# Texte de la page:
################
Il était inconcevable de vous présenter le dernier rejeton de Sega sans l'avoir exploré de fond en comble. Chronique d'un chef d'œuvre.
Après la chute de l'empire
Sega et son orientation exclusive vers le software, on ne peut pas dire que la firme au hérisson bleu ait laissé une marque indélébile pour la génération de consoles 128 bits. Pourtant, venue des studios japonais de la firme, une grosse production sort son nez en cette rentrée et nous amène dans le monde mystérieux d'une des plus grandes organisations criminelles mondiales : les Yakuzas. Généralement issus des classes les plus pauvres, les Yakuzas sont des exclus de la société, qui, par dépit, s'organisaient en bande afin de survivre dans un japon médiéval des plus durs pour les petites gens. Certes, nous sommes bien loin de ces temps reculés et notre héros, Kazuma Kiryu, inspire toute la crainte d'un grand
Yakuza du vingtième siècle.
Get the F**k outta here!!
Vous incarnez donc Kazuma Kiryu, le Dragon de la famille Dojima. Un être craint par toutes les petites frappes du quartier Kamurocho, quartier le plus chaud de Tokyo inspiré des rues les plus malfamées de Shinjuku et autres coupe-gorges tokyoïtes. Malheureusement, un fait inattendu va venir chambouler le cours de votre vie et vous serez condamné à purger une peine de prison de 10 ans, pour un crime que vous n'avez pas commis. Le crime en question n'est pas mince. Afin de protéger votre meilleur ami, vous êtes accusé d'avoir tué votre propre Oyabun ! En gros, imaginez que Luca Brasi assassine Don Vito Corleone et vous aurez vite compris que même 10 ans plus tard, les rancunes ne vont pas être des plus légères. D'autant plus que votre but premier est de retrouver la trace des amis que vous aviez protégés : Yumi et Nishiki. Bien qu'au premier abord l'on pourrait croire à un pauvre scénario basique de jeux vidéo,
Yakuza est à des milliers de kilomètres d'un scénario tenant sur un ticket de métro ! En effet, avec une durée de vie dépassant la vingtaine d'heures en comptant les missions supplémentaires,
Yakuza vous transcendera littéralement dans un synopsis complet et bourré de rebondissements dignes des plus grands films de Yakusa, comme Anika Mon Frère, de Takeshi Kitano. Certes, tout cela repose sur une ambiance sombre qui, si vous n'aimez pas l'univers japonais et les films d'action au vocabulaire digne d'un Tarantino, vous passera littéralement au dessus.
################
# Consigne A:
Selon la critique de Yakuza, quel surnom porte Kazuma Kiryu au sein de la famille Dojima ?
# Consigne B:
Recopiez fidèlement la critique de Yakuza, en commençant à « Après la chute » et en terminant à « du vingtième siècle. ».
Les lignes qui suivent n'ont aucun rapport avec la critique de Yakuza.

# Données brutes:
################
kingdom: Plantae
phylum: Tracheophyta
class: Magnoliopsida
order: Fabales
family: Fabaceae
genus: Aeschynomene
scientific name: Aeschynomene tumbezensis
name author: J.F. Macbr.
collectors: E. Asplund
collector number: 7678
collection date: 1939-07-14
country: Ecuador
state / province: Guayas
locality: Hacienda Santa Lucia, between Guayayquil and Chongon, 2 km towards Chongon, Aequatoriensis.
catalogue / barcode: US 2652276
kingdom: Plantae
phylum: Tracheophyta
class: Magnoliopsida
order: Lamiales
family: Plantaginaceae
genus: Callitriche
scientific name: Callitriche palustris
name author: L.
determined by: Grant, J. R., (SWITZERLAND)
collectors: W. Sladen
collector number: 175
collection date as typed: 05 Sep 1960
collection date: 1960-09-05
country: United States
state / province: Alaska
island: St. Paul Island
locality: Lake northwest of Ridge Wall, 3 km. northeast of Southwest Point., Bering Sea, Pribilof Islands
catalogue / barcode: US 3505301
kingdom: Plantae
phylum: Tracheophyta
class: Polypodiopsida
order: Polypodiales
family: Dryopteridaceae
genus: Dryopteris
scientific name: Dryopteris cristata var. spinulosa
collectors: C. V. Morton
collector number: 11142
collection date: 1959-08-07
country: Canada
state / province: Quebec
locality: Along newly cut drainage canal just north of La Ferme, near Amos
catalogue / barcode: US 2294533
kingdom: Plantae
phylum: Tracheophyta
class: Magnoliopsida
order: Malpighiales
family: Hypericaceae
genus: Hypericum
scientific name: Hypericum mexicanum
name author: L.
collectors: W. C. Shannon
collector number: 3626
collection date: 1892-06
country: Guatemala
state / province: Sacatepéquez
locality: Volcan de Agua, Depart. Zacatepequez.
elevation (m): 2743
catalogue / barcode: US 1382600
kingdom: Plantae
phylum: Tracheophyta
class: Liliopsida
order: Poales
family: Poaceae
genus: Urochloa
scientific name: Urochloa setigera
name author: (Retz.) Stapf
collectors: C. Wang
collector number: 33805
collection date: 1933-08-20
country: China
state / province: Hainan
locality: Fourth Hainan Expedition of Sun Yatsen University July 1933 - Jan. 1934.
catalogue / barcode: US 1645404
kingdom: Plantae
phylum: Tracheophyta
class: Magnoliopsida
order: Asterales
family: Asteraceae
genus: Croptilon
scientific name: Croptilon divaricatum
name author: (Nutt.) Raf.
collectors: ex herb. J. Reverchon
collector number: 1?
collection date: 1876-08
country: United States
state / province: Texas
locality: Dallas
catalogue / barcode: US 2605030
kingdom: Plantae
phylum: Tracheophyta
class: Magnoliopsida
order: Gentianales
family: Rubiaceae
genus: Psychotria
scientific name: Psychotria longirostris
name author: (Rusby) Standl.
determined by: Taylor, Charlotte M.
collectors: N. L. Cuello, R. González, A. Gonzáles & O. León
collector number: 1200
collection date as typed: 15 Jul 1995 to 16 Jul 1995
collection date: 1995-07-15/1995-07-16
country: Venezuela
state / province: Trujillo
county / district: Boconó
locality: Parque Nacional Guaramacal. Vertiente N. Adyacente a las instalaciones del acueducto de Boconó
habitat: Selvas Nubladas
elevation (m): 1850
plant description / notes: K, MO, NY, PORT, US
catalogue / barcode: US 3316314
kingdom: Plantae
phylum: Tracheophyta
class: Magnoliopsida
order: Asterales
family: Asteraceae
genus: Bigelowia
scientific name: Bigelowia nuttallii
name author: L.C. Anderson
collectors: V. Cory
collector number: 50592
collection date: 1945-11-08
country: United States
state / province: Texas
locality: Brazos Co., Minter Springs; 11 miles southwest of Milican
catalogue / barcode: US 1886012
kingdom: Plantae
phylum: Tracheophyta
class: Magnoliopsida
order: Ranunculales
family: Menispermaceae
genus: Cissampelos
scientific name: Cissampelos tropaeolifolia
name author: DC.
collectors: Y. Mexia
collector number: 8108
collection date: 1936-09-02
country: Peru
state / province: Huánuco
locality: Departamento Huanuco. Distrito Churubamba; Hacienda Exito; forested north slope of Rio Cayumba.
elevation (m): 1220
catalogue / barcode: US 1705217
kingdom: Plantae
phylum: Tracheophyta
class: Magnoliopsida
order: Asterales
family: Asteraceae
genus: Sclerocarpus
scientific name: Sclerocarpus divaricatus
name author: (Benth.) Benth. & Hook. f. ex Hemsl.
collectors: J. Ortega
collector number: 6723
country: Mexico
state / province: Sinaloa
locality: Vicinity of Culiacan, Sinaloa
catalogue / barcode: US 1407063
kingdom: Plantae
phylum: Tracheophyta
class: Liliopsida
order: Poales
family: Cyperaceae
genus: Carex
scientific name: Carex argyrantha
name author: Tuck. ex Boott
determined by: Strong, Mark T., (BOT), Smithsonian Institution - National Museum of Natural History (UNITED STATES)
################
# Réponse A:
Il est surnommé le Dragon de la famille Dojima.

# Réponse B:
Après la chute de l'empire
Sega et son orientation exclusive vers le software, on ne peut pas dire que la firme au hérisson bleu ait laissé une marque indélébile pour la génération de consoles 128 bits. Pourtant, venue des studios japonais de la firme, une grosse production sort son nez en cette rentrée et nous amène dans le monde mystérieux d'une des plus grandes organisations criminelles mondiales : les Yakuzas. Généralement issus des classes les plus pauvres, les Yakuzas sont des exclus de la société, qui, par dépit, s'organisaient en bande afin de survivre dans un japon médiéval des plus durs pour les petites gens. Certes, nous sommes bien loin de ces temps reculés et notre héros, Kazuma Kiryu, inspire toute la crainte d'un grand
Yakuza du vingtième siècle.